If this is your MO, then “more research is needed” is the happiest sound in the world. Actually solving a problem, on the other hand, is kind of terrifying. You would need to find a new thing to investigate! It’s much safer to do inconclusive work on the same problem for decades.

This is part of why we find the suggestion to move towards research with “model organisms such as Drosophila, C. elegans, zebrafish, and medaka” so suspicious. Will this solve the obesity epidemic? Probably not, and certainly not any time this decade. Will it allow you to generate a lot of different papers on exposing Drosophila, C. elegans, zebrafish, and medaka to slightly different amounts of every chemical imaginable? Absolutely.

(As Paul Graham describes, “research must be substantial– and awkward systems yield meatier papers, because you can write about the obstacles you have to overcome in order to get things done. Nothing yields meaty problems like starting with the wrong assumptions.’”)

With all due respect to this approach, we do NOT want to work on obesity for the rest of our lives. We want to solve obesity in the next few years and move on to something else. We think that this is what you want to happen too! Wouldn’t it be nice to at least consider that we might make immediate progress on serious problems? What ever happened to that? 
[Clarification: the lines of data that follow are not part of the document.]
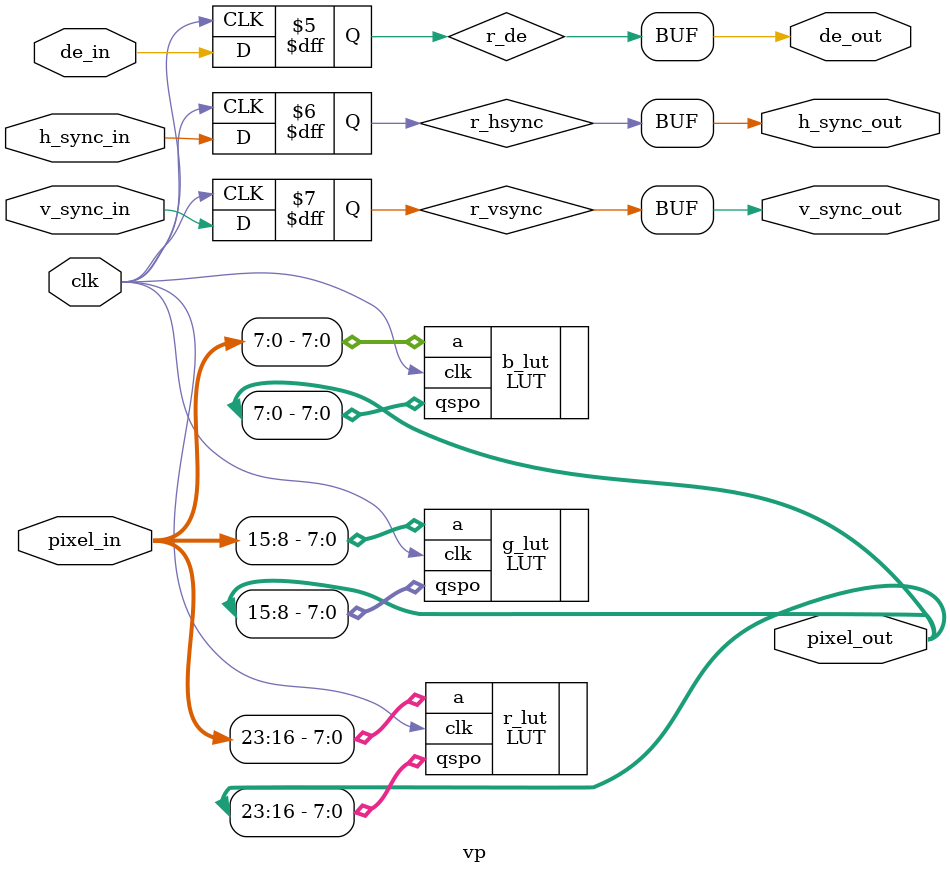
<source format=v>
`timescale 1ns / 1ps


module vp(
    input clk,
    input de_in,
    input h_sync_in,
    input v_sync_in,
    input [23:0] pixel_in,
    output de_out,
    output h_sync_out,
    output v_sync_out,
    output [23:0] pixel_out    
    );
    
    reg    r_de    = 0;
    reg    r_hsync = 0;
    reg    r_vsync = 0;
    
    always @(posedge  clk)
    begin
        r_de <= de_in;
        r_hsync <= h_sync_in;
        r_vsync <= v_sync_in;
    end
    assign    de_out = r_de;
    assign    h_sync_out = r_hsync;
    assign    v_sync_out = r_vsync;
    
    
LUT r_lut(
    .a(pixel_in[23-:8]),
    .clk(clk),
    .qspo(pixel_out[23-:8])
);

LUT g_lut(
    .a(pixel_in[15-:8]),
    .clk(clk),
    .qspo(pixel_out[15-:8])
);

LUT b_lut(
    .a(pixel_in[7-:8]),
    .clk(clk),
    .qspo(pixel_out[7-:8])
);
    
endmodule

</source>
Political Scientist Adolph Reed Jr. once wrote that modern liberalism has no particular place it wants to go. “Its métier,” he said, “is bearing witness, demonstrating solidarity, and the event or the gesture. Its reflex is to ‘send messages’ to those in power, to make statements, and to stand with or for the oppressed. This dilettantish politics is partly the heritage of a generation of defeat and marginalization, of decades without any possibility of challenging power or influencing policy.“

In this paper, we encounter a scientific tradition that no longer has any place it wants to go (“curing obesity? what’s that?”), that makes stands but has a hard time imagining taking action, that is the heir to a generation of defeat and marginalization. All that remains is a reflex of bearing witness to suffering. 

We think research can be better than this. That it can be active and optimistic. That it can dare to dream. That it can make an effort to be interesting. 

Why do we keep complaining about this paper being boring? Why does it matter? It matters because when the paper is boring, it suggests that the idea that obesity is caused by contaminants isn’t important enough to bother spending time on the writing. It suggests people won’t be interested to read the paper, that no one cares, that no care should be taken in the discussion. That nothing can be gained by thinking clearly about these ideas. It suggests that the prospect of curing obesity isn’t exciting. But we think that the prospect of curing obesity is very exciting, and we hope you do too!